Circuit-breaker reset() now broadcasts to peers — kills the cross-task force-open feedback loop

2026-05-06

routercircuit-breakerobservabilitysentinel

LOCKSTEP TRACEABILITY MATRIX --- api_endpoints: ["none — internal pub/sub semantics, route surface unchanged"] sdk_methods_updated: ["none"] mcp_tools_updated: ["none"] ---

What We Built

CircuitBreakerManager.reset() now publishes a recovered: true signal over the existing Redis pub/sub channel, and the subscriber treats that signal as authoritative — peers drop their local entry, including any forcedOpen flag. Without this round-trip, force-opened breakers desync across ECS tasks: one task's sentinel recovery would clear its local entry, but peers (with stale previousStatus = "down") kept republishing forceOpen via the override path, and the recovering task re-imported it. Net result: the breaker stayed stuck.

Also clears the boot-recovery hash entry on reset() so a cold-starting task doesn't re-import the stale open state.

Why It Matters

Caught in production 2026-05-06: a transient DeepSeek completions-probe timeout at 09:42 UTC put both endpoints into force-open. Eleven hours later, the sentinel was still cycling through the same self-reinforcing loop every minute:

probe says healthy but 2/2 circuit breakers are open — overriding to degraded
Circuit force-opened for deepseek::deepseek-chat (permanent failure)
Circuit force-opened for deepseek::deepseek-reasoner (permanent failure)
Provider deepseek: down (2/2 endpoints have open circuit breakers (real traffic failures))

There was zero real DeepSeek traffic failing — the bandit avoided DeepSeek because the breakers were open, so no recordFailure ever happened. The sentinel was the entire cause of the breakers staying open. PR #164 had added a recovery path (previousStatus ∈ {down, auth_error, degraded} + healthy probe → reset), but it was single-task-correct only. Across two ECS tasks, the recovery race meant whichever task hadn't yet hit its own recovery probe republished forceOpen faster than the other task could clear it.
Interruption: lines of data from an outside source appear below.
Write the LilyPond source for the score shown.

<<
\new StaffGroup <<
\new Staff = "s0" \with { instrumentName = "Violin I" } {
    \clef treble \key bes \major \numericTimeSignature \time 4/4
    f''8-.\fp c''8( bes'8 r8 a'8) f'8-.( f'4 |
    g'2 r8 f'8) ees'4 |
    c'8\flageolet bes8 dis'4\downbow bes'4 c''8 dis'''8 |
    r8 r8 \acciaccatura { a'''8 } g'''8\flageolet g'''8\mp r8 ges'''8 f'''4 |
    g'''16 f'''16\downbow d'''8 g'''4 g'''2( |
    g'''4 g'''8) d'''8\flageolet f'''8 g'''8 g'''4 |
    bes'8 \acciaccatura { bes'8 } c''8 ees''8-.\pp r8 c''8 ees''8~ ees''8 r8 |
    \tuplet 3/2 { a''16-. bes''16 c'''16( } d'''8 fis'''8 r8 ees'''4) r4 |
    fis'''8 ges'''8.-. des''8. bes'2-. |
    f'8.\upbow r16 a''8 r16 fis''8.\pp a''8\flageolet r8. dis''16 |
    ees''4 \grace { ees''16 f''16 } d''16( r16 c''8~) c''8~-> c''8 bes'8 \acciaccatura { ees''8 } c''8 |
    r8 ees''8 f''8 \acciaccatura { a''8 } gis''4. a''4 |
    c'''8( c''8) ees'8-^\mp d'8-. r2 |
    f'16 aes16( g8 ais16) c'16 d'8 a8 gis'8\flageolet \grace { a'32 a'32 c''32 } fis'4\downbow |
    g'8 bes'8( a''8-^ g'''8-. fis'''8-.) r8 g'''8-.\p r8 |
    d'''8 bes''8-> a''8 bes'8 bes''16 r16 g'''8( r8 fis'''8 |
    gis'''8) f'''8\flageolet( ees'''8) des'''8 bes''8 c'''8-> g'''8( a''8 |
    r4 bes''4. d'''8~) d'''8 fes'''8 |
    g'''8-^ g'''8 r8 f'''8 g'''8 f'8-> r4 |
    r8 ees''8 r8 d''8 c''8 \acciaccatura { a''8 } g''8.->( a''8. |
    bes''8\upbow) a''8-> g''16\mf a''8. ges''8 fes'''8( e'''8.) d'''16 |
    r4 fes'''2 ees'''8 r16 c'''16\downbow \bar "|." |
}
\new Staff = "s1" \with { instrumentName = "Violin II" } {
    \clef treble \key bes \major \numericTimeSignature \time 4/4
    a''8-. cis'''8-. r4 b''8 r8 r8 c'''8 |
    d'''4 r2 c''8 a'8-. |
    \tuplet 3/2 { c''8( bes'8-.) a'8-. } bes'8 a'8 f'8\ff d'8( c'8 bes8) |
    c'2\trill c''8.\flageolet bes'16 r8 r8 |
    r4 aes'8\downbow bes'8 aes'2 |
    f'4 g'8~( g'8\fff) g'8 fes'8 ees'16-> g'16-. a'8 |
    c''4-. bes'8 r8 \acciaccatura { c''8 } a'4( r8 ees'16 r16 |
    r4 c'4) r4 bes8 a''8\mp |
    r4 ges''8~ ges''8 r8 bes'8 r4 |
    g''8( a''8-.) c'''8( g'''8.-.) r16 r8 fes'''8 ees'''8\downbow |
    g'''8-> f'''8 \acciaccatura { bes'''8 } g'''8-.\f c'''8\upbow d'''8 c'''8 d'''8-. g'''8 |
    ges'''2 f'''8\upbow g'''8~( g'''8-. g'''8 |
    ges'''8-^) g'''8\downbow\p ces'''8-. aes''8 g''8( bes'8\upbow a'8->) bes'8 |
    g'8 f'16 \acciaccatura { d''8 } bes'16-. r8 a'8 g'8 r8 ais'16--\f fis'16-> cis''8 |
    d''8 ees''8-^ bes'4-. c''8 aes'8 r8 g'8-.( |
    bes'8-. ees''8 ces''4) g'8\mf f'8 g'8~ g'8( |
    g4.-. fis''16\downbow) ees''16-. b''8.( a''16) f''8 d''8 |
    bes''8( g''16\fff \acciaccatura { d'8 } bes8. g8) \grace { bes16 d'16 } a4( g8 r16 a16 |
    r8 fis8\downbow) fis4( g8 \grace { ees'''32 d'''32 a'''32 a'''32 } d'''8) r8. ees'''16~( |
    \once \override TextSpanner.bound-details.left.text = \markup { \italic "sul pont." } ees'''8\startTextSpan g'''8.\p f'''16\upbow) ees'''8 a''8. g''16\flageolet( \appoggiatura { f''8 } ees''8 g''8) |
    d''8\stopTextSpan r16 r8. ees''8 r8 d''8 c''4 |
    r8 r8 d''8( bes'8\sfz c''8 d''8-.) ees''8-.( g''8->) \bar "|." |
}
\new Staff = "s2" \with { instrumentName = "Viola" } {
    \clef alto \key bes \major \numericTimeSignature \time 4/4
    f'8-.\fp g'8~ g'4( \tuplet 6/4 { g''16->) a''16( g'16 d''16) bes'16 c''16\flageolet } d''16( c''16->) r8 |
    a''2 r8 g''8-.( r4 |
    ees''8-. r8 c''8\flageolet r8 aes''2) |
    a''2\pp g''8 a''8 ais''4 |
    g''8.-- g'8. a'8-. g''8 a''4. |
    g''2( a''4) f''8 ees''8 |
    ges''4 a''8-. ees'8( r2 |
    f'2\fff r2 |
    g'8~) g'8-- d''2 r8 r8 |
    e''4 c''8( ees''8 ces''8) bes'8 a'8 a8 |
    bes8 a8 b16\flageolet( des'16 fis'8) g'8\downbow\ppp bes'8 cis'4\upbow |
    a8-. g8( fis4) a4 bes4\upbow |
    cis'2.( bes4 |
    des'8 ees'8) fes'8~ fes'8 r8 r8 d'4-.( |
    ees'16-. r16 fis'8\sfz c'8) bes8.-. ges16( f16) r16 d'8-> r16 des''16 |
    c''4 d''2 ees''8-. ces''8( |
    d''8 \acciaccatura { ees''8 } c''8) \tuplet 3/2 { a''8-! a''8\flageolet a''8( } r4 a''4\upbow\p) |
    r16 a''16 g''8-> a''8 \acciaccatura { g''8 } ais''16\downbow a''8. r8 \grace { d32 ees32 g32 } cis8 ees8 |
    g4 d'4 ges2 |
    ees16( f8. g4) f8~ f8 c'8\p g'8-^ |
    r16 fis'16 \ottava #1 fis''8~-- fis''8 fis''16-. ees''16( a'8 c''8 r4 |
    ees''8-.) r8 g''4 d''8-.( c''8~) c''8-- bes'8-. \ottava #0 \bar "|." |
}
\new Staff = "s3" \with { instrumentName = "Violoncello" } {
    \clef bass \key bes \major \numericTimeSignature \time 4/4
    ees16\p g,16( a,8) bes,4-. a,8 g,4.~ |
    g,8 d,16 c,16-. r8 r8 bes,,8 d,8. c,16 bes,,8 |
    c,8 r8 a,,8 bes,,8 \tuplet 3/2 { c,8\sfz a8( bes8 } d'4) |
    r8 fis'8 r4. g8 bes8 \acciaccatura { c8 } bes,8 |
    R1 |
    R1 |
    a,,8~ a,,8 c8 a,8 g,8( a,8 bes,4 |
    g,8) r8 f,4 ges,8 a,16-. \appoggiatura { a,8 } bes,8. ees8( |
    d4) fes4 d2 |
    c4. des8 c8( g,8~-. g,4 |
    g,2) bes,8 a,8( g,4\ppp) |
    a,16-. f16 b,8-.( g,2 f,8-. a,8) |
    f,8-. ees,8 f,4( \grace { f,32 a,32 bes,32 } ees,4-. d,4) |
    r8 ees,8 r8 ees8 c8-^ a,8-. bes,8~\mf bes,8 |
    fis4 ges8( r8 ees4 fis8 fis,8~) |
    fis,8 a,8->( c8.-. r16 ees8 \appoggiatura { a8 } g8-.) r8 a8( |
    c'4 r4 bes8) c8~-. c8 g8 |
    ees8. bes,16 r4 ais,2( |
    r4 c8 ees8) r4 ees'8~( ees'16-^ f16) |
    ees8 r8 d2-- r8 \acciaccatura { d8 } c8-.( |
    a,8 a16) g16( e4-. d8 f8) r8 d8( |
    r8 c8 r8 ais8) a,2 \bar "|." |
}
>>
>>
The blast radius: one provider's breakers stuck = that provider gets effectively zero traffic for the full duration, regardless of actual health. With Thompson sampling biased toward proven providers, this can compound across providers.

How It Works

// before
reset(serviceId: string): void {
  this.circuits.delete(serviceId);
  log.info(`Circuit reset for ${serviceId}`);
}

// after
reset(serviceId: string): void {
  this.circuits.delete(serviceId);
  log.info(`Circuit reset for ${serviceId}`);
  if (this.redis) {
    const msg = JSON.stringify({
      serviceId, state: "closed", ts: Date.now(),
      forcedOpen: false, recovered: true,
    });
    this.redis.publish(CircuitBreakerManager.REDIS_CHANNEL, msg).catch(() => {});
    this.redis.hdel(`${CircuitBreakerManager.REDIS_KEY_PREFIX}states`, serviceId).catch(() => {});
  }
}

The subscriber gains a new branch that fires before the existing open/closed handling:

if (data.recovered === true) {
  if (this.circuits.delete(data.serviceId)) {
    log.info(`Peer circuit recovered: ${data.serviceId}`);
  }
  return;
}

The existing contract for plain state: "closed" messages (without recovered: true) is intentionally unchanged — those continue to refuse to clear a force-opened local entry, so a normal half-open success on one task doesn't silently override another task's force-open from a real outage signal.

The Numbers

DeepSeek loop pre-fix: 11+ hours, ~4 sentinel log lines per probe cycle × 60s × 2 tasks = ~480 stuck-loop events per hour
Tests added: 2 cross-task pub/sub tests using a fan-out fake bus (recovered: true propagates clear; plain closed does NOT clear force-open — both contracts pinned)
Code change: ~25 LOC across one file, plus the test infrastructure

Lockstep Checklist

[x] API Routes: No route surface change — internal pub/sub semantics.
[x] TS SDK: No SDK surface change.
[x] Python SDK: No SDK surface change.
[x] MCP Schemas: No tool surface change.
[x] Master Record: No capability change.